- _The problem_: Continue the article on non-Darcian natural convection in a porous square cavity, picking up right after its last sentence.

- _Text provided_:

════

Volume 11 - Year 2024 - Pages 69-80
DOI: 10.11159/jffhmt.2024.008

Non-Darcian Effects on Natural Convection in a Porous Square Cavity Heated Periodically On Both Sidewalls

Yazan Taamneh1a, Reyad Omari b

1a Department of Aeronautical Engineering, Jordan University of Science and Technology,
Irbid, Jordan
bDepartment of Mathematics, Al-Balqa Applied University, Al-Huson University College,
Irbid, Jordan

Abstract - The influence of non-Darcian buoyancy on convection caused by buoyancy in a porous square chamber with sine wave boundary conditions on the two sidewalls is examined numerically. A sinusoidal temperature distribution is applied to the cavity's vertical sidewalls. The COMSOL Multiphysics software is utilized to solve the dimensionless governing equations for the porous cavity, which is formulated mathematically using the non-Darcian flow model under local thermal equilibrium. The flow inside the porous chamber is governed by an expanded Darcy model by Brinkman Forchheimer. The simulation results are presented in terms of the Darcy numbers (Da), porosity (ε), phase deviation (ϕ), amplitude ratio (a), Grashof (Gr), and Forchheimer's coefficient (Γ). The heat transfer rate was increased by the amplitude ratio, porosity, Grashof, and Darcy numbers. Moreover, heating both sides of the vertical cavity increases the rate of heat transfer more than heating just one.

Keywords: Porous square cavity, sinusoidal boundary condition, and Darcy flow

© Copyright 2024 Authors - This is an Open Access article published under the Creative Commons Attribution License terms Creative Commons Attribution License terms. Unrestricted use, distribution, and reproduction in any medium are permitted, provided the original work is properly cited.

Date Received: 2024-01-31
Date Revised: 2024-02-29
Date Accepted: 2024-04-23
Date Published: 2024-05-01

1. Introduction

The past few decades have witnessed a continuous interest in heat transfer and fluid flow in enclosures at various thermal boundary conditions due to numerous applications in engineering, such as the operation of solar collectors, the cooling of electronic equipment, hot- and chilled-water storage tanks, furnaces, ovens, and many more. The walls may experience an uneven temperature distribution because of shadowing, the cooling of electrical components, and the absorption of solar energy. Therefore, it is crucial to understand the thermal convection mechanism in an enclosure with a non-uniform temperature distribution.

Lakhal et al. [1] conducted a numerical analysis of transient natural convection heat transfer in a square cavity where the bottom wall was heated at varying temperature over time. According to their findings, they placed the heating element in the middle of the enclosure which showed a great improvement in heat transfer.

Thermal convection in a heated square cavity was studied numerically over time by Kwak and Hyun [2]. They discovered that when the Rayleigh number increases, the resonance phenomenon becomes more noticeable and the Nusselt number is amplified. They concluded that, in the resonant situation, the interior core is impacted significantly by the hot-wall temperature oscillation, and the temperature field there exhibits a periodic tilting of isotherms.

════

- _Supplied entries_:

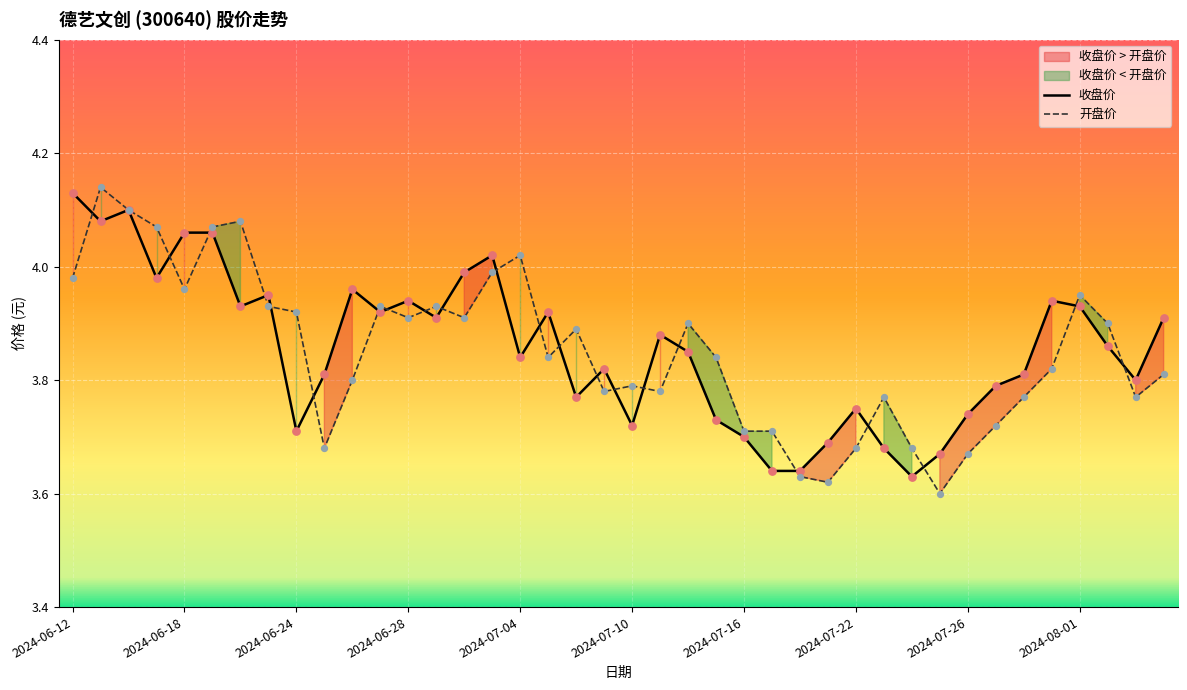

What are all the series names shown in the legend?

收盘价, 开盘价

════

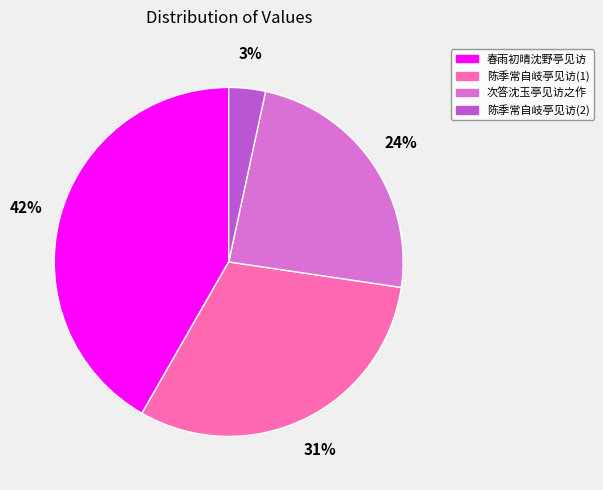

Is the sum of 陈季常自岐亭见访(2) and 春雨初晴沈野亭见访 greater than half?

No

════

- _Output for this exercise_:
Abourida et al.'s [3] numerical investigation of the natural convection heat transfer in an air-filled square cavity was conducted under various combinations of thermal variable boundary conditions on the cavity's horizontal walls. They found that, for large Rayleigh numbers, periodic heating can be utilized to either significantly lower or slightly increase heat losses in comparison to the constant temperature condition.

Natural convection in a two-dimensional rectangular enclosure with adiabatic conditions on the bottom and sidewalls and a sinusoidal temperature profile on the upper wall was quantitatively studied by Sarris et al. [4]. It was discovered that conduction across the fluid layers dominates heat transfer as Rayleigh numbers increase, and that conduction decreases at very high Rayleigh numbers. Furthermore, it was discovered that when the Rayleigh number increased, the recirculation patterns moved away from one another and toward the matching upper wall corners.

Kalabin et al.'s numerical study [5] investigates the natural convective heat transfer in an inclined square enclosure. It demonstrated how the oscillation frequency and inclination angle depend on the time-averaged heat flux. For the two Grashof numbers under study, 2 ×105 and 3 ×105, it was discovered that the values of inclination angle 54o and dimensionless frequency f= 20 π correspond to the greatest heat transmission.

The topic of porous cavities under varying temperatures or heat flow boundary conditions has drawn a lot of attention recently, in addition to natural convection in a non-porous cavity with uniform and non-uniform thermal boundaries. Many thermal engineering applications, including heat exchangers, solar collectors, geothermal reservoir water circulation, grain storage, chemical catalytic reactors, and electronics cooling, use porous medium applications [6-7].

Natural convection in a porous chamber with adiabatic vertical walls, hot bottom walls, and cool top walls was investigated in a computational work by Saeid et al. [8]. It was found that as the amplitude of the temperature variation or the length of the heat source increases, the average Nusselt number also increases.

Beckermann et al. [9] performed a numerical analysis of natural convection within a porous medium-filled enclosure. They established the significance of the non-Darcian effects and used the Brinkman-Forchheimer extended Darcy model. For three distinct Darcy number ranges, they offered correlations between Nusselt numbers.

Steady natural convection in a porous cavity with uniform heat generation for a variety of aspect ratios and Rayleigh numbers were quantitatively studied by Du and Bilgen [10]. Natural convection in a porous cavity with variable porosity was examined by Nithiarasu et al. [11]. They noticed that the properties related to heat transfer and flow structure are affected by porosity.

A porous enclosure with a linear temperature distribution on one side wall was studied by Kumar and Singh [12,13]. Later, they studied a porous enclosure with a linear temperature profile and one wavy side wall. For thermal stratification 0 ≤ S ≤1, it was discovered that the highest heat flux is achieved when the wave phase 210o ≤ ø ≤ 240o.

Hossain and Wilson [14] performed a numerical investigation of convective flow in a fluid-saturated porous media in a square enclosure with heat generation. Researchers found that when generation is increased, the enclosure's heated wall's proximity to the vortex and its thermal gradients are both reduced.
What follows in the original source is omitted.